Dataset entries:

━━━

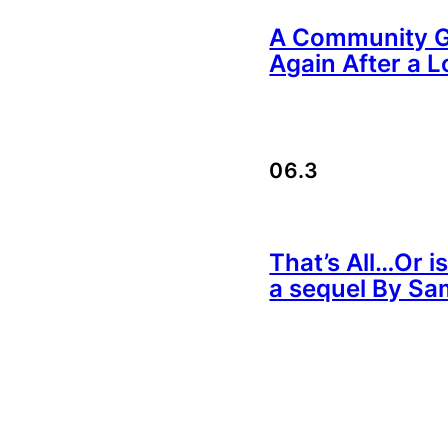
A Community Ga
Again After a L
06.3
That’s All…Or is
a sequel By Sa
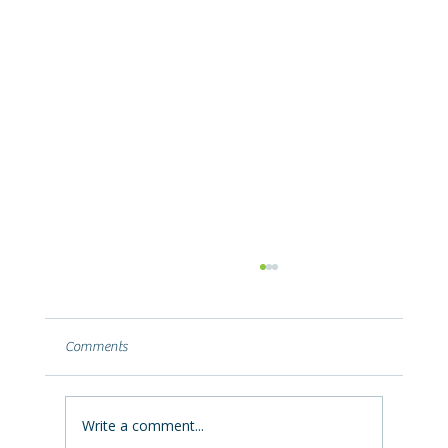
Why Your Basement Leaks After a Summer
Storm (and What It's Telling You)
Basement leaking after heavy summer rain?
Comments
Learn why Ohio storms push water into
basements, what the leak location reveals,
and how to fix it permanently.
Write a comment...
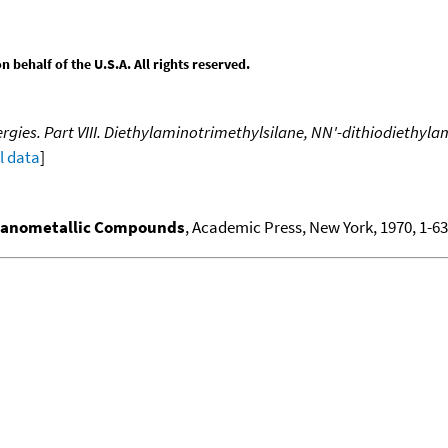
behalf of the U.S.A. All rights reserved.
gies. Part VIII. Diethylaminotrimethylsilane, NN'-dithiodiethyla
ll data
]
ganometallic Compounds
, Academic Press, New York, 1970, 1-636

━━━

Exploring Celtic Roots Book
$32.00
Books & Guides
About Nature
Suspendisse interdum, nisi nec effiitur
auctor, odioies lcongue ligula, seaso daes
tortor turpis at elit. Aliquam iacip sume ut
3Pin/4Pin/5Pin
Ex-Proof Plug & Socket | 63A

━━━

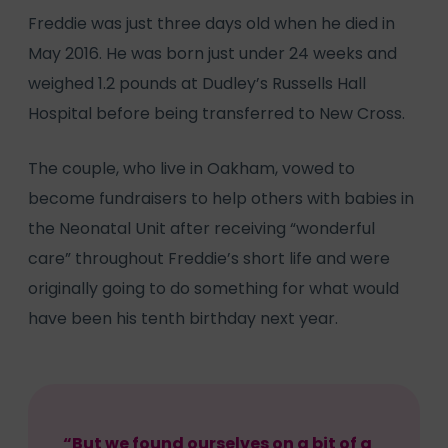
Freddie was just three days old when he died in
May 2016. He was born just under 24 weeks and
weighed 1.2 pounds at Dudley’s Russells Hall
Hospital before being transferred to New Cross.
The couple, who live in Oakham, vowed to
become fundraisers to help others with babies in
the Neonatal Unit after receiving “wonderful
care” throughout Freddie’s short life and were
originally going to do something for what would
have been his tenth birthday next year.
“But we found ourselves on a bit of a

━━━

• **Instructions for the task**
Look through the entries above and quote exactly the lines from the line with "have been his tenth birthday next year." to the line with "on a bit of a", counting both of those lines.

• **Response area**
have been his tenth birthday next year.
“But we found ourselves on a bit of a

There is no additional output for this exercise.